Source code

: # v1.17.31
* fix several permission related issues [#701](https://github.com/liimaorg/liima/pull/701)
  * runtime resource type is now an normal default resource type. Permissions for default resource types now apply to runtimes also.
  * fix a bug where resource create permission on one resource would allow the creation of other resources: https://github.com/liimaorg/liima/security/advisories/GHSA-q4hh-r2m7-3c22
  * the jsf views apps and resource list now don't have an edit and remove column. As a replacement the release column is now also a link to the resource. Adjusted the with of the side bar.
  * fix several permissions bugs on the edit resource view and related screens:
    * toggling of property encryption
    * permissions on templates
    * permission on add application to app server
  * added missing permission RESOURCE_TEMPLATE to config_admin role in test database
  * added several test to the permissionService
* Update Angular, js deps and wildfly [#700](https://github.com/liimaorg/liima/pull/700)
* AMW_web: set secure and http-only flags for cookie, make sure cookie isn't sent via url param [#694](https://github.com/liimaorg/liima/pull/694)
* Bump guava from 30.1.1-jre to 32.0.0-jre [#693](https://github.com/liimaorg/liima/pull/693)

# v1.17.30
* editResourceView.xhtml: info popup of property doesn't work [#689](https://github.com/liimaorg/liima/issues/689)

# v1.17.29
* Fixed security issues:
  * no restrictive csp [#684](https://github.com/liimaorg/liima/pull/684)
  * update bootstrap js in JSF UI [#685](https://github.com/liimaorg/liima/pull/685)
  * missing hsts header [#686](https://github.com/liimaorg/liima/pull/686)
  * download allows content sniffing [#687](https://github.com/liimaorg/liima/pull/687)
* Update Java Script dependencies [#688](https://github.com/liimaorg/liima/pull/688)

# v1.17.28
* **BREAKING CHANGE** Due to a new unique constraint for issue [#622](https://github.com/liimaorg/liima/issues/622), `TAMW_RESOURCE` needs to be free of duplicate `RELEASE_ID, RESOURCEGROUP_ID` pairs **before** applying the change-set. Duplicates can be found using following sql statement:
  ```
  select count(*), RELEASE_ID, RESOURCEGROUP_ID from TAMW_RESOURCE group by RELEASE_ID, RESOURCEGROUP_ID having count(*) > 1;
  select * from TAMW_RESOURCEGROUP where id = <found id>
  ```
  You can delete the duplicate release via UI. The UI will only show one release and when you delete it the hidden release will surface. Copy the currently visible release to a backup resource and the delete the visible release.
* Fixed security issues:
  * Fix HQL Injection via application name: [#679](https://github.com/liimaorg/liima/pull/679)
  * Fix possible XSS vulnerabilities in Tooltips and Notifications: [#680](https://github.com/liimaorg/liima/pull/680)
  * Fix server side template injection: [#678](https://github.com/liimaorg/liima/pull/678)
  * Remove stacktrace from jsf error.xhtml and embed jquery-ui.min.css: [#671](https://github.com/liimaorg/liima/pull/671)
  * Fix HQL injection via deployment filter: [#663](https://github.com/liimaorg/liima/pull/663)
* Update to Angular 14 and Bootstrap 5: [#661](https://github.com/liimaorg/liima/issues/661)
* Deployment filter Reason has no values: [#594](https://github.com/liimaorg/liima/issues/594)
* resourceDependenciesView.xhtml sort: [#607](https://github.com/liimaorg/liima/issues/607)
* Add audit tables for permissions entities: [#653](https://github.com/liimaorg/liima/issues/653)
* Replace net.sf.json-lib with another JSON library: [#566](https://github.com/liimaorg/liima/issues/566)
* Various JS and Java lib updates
- - -
Show every line of the listing that includes the word "several".

ANSWER SPACE:
* fix several permission related issues [#701](https://github.com/liimaorg/liima/pull/701)
  * fix several permissions bugs on the edit resource view and related screens:
  * added several test to the permissionService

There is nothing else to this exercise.